The payoffs during the quarter totaled nearly $90 million within the investor and owner-occupied CRE portfolios. These reductions were offset in part by an increase in small balance CRE total of $30 million, also the result of the successful small business campaign during the quarter.

The multifamily portfolio reduced by 4% quarter-over-quarter, but is up 23% when compared to June 30, 2021. This portfolio was split approximately 55% affordable housing and 45% market rate and remains granular in exposure and geographically diversified within our footprint. Construction and development loan balances continued to reflect strong production even as we continue to experience rapid payoffs within the residential spec portfolio as construction is completed.

Commercial construction balances grew by $14 million or 8% in the quarter and one to four family construction loans grew by $43 million or 7% in the quarter. This was in part offset by reductions in the multifamily construction portfolio of $17 million or 6% quarter-over-quarter. Slightly over half of this reduction was due to a single anticipated secondary market refinance at completion.

══════════

• **Problem statement**
Please proceed with the loan portfolio text, picking up after its last sentence. The material that follows the loan portfolio text is not needed.

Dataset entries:
══════════

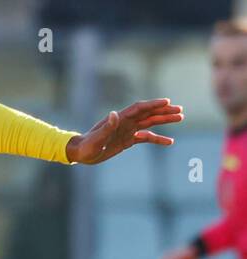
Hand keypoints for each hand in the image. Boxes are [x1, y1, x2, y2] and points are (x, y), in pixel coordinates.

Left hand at [65, 98, 182, 164]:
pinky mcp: (128, 140)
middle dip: (164, 111)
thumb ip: (106, 127)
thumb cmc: (87, 146)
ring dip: (164, 120)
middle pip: (148, 113)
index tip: (167, 102)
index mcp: (119, 119)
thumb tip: (114, 114)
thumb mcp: (96, 138)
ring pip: (150, 123)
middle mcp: (126, 122)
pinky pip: (146, 137)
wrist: (81, 153)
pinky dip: (157, 139)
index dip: (153, 104)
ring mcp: (128, 130)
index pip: (139, 108)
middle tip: (180, 111)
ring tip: (180, 118)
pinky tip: (169, 142)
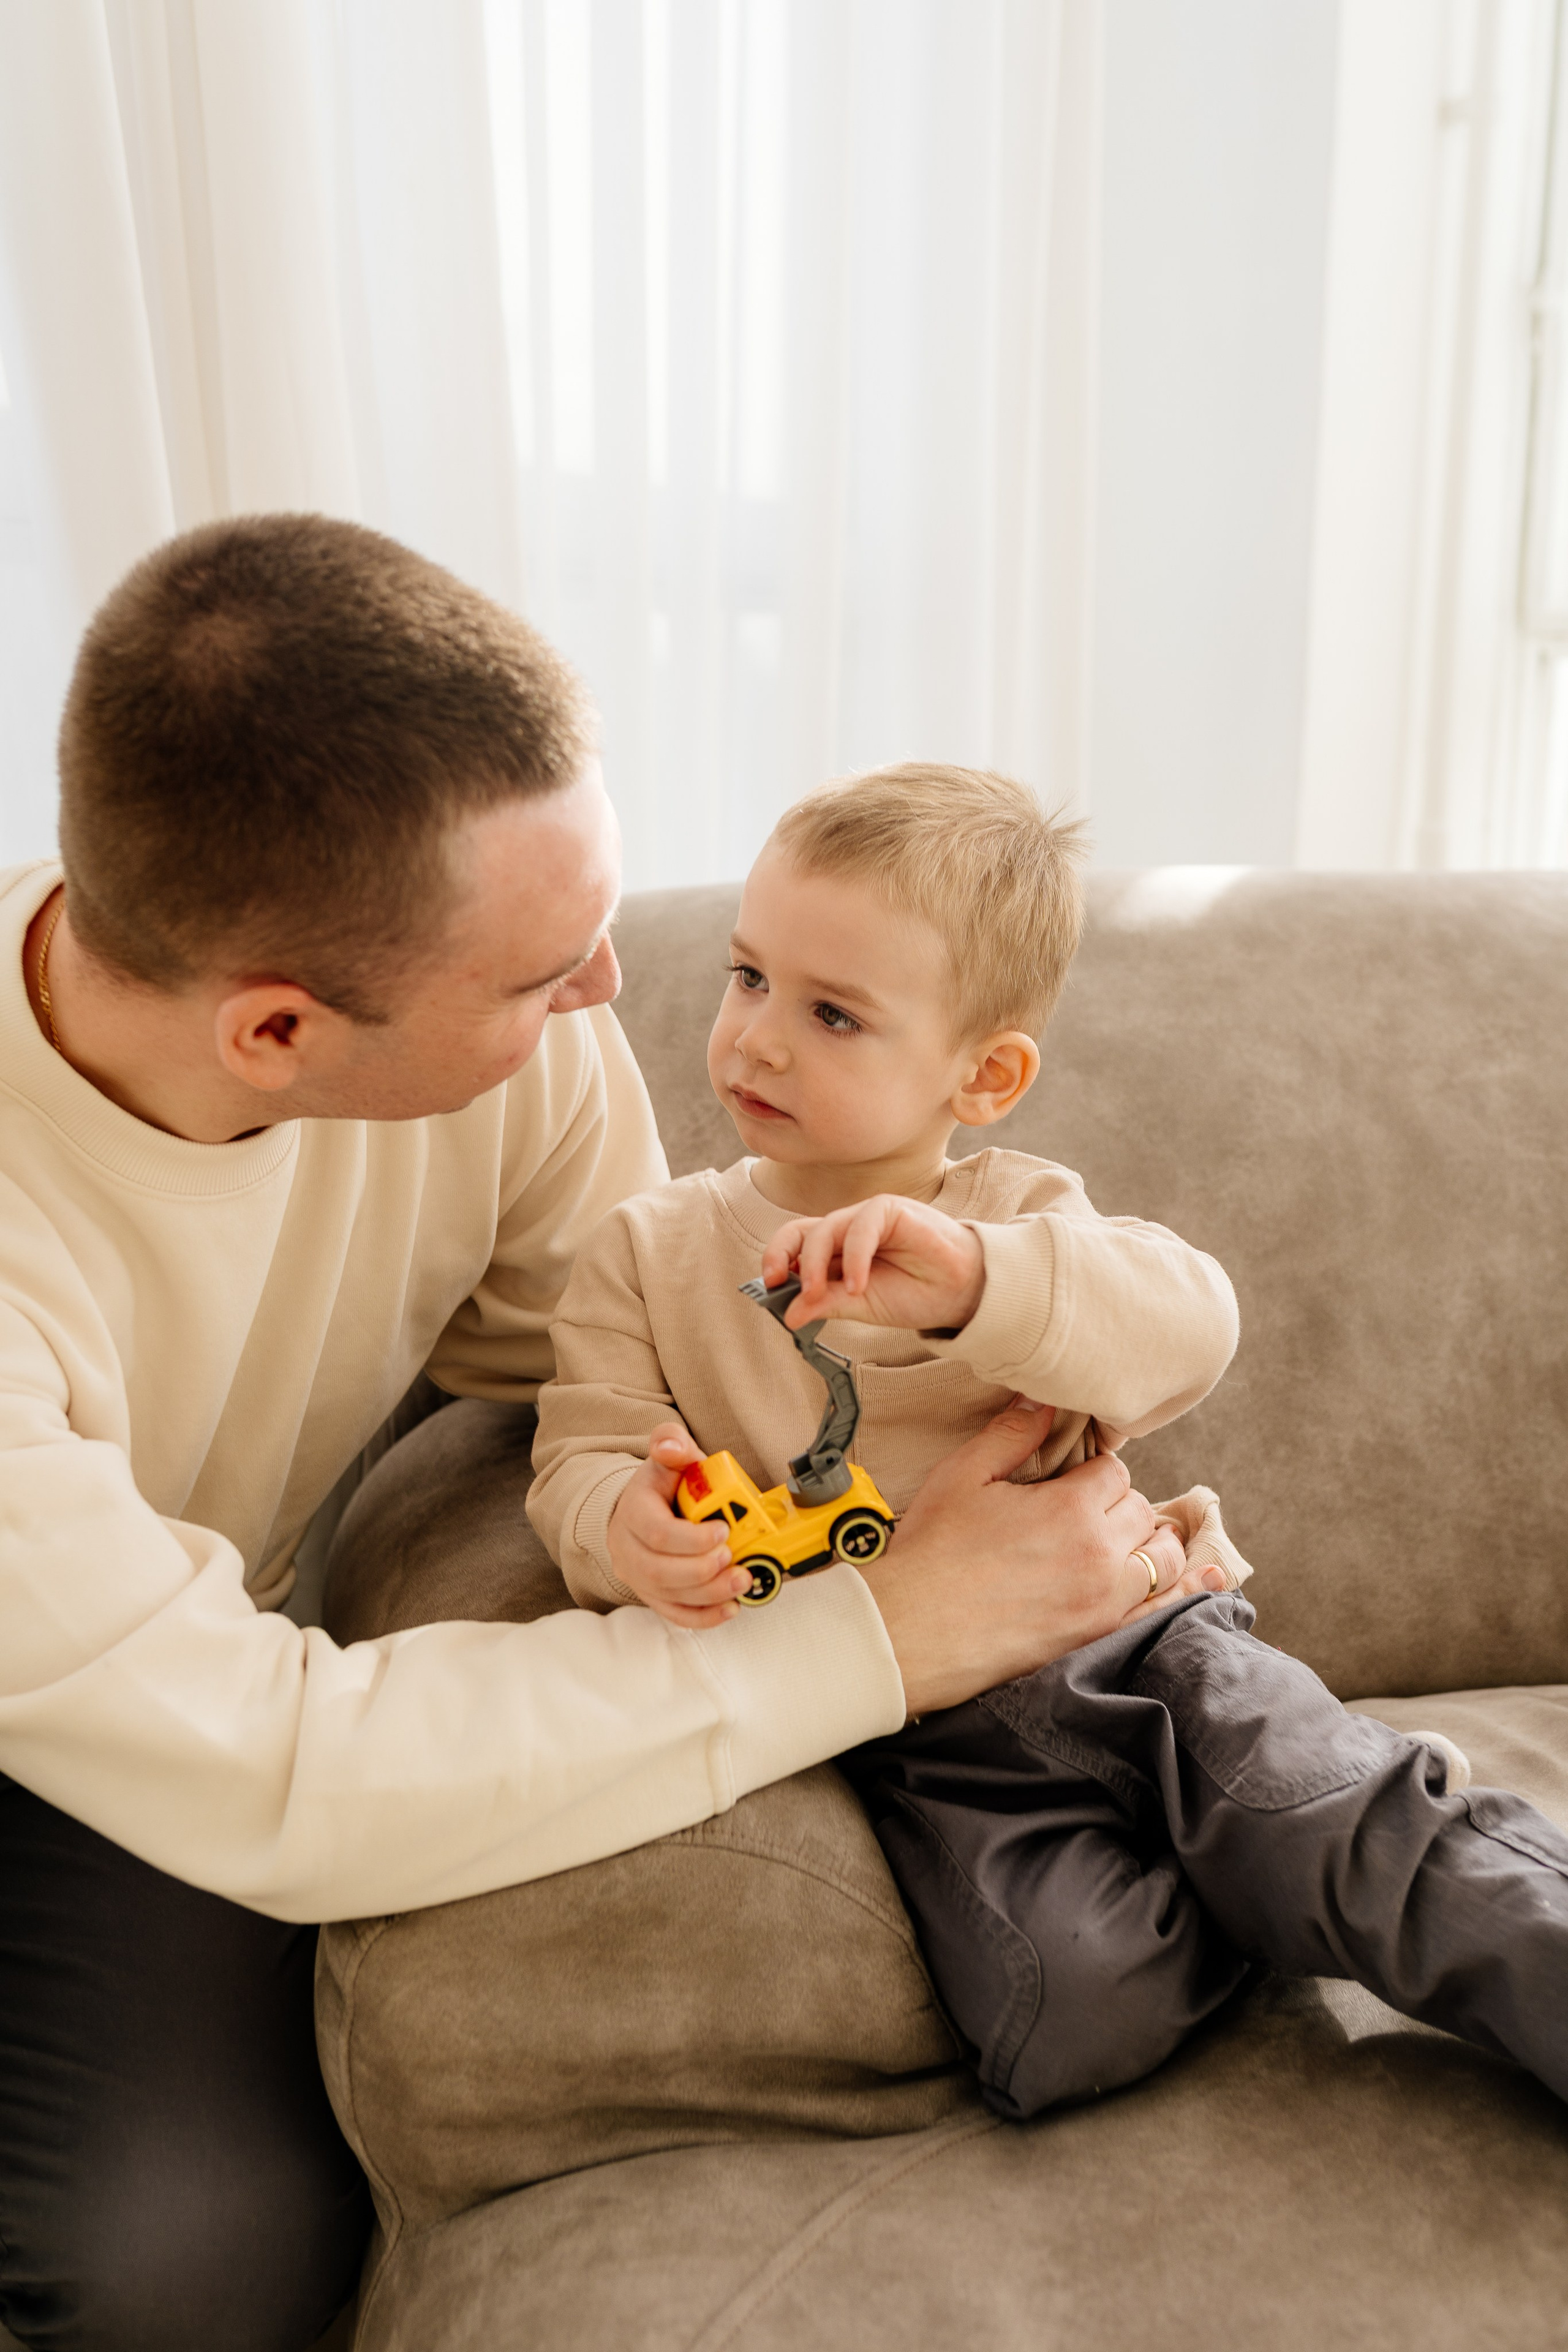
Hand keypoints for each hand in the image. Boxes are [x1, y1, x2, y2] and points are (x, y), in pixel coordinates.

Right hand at [606, 1423, 754, 1628]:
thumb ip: (671, 1442)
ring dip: (709, 1593)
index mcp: (633, 1510)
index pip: (657, 1532)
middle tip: (734, 1559)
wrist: (645, 1507)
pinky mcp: (652, 1594)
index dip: (692, 1538)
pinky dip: (703, 1616)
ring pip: (668, 1595)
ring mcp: (637, 1575)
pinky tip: (730, 1607)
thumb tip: (671, 1448)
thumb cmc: (662, 1482)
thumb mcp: (668, 1454)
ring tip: (742, 1580)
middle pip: (659, 1571)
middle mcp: (628, 1547)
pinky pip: (674, 1613)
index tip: (723, 1530)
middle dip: (702, 1570)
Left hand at [761, 1195, 985, 1332]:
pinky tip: (860, 1284)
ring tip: (823, 1295)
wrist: (959, 1292)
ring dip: (818, 1265)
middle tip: (784, 1289)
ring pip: (826, 1228)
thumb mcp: (861, 1306)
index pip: (794, 1244)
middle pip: (801, 1232)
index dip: (776, 1259)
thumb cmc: (914, 1293)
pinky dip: (855, 1257)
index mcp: (835, 1251)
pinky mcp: (891, 1209)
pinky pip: (861, 1226)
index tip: (769, 1286)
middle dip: (785, 1259)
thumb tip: (789, 1315)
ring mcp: (867, 1217)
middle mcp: (846, 1230)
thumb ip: (826, 1305)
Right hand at [856, 1398, 1226, 1715]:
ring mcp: (1105, 1602)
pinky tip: (1206, 1578)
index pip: (1113, 1472)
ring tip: (1133, 1538)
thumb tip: (1044, 1398)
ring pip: (1160, 1557)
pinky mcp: (1100, 1638)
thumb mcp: (964, 1476)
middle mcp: (1100, 1556)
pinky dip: (1188, 1591)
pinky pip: (1163, 1611)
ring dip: (1150, 1542)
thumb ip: (1012, 1434)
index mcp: (1070, 1509)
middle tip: (1083, 1510)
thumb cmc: (931, 1553)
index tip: (1069, 1480)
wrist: (910, 1632)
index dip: (1091, 1471)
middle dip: (1118, 1505)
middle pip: (1140, 1512)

══════════

• **Result**
I will reiterate what I noted last quarter. We do expect that the increasing mortgage rates will have an impact on the velocity of home sales within our residential spec portfolio, although we have not seen that materialize to date. The housing markets in which we do business continue to be supply constrained with the inventory of completed and unsold homes remaining low.

Consistent with prior periods, our total residential construction exposure remains acceptable at 6.6% of the portfolio with nearly 40% of that comprised of our custom on one to four family residential mortgage loan portfolio. When you include multifamily commercial construction and land, the total construction exposure remains at 14.8% of total loans.

As anticipated, agricultural loan reflects the seasonal draws on lines of credit with balances of $38 million quarter-over-quarter or 16% and are up 17.5% year-over-year, excluding PPP loans. As I noted — as was noted in the earnings release, there was significant growth in the consumer mortgage portfolio.

This was the result of a successful jumbo mortgage campaign in the second quarter as well as holding a portion of the completed custom construction mortgage loans in an effort to rebuild balances that ran off during 2021 and earlier this year. In total, balances grew by $150 million or 21% quarter-over-quarter and are now up 42% year-over-year. Lastly, home equity lines again added materially to the loan growth in the quarter, up $36 million or 8% from the linked quarter.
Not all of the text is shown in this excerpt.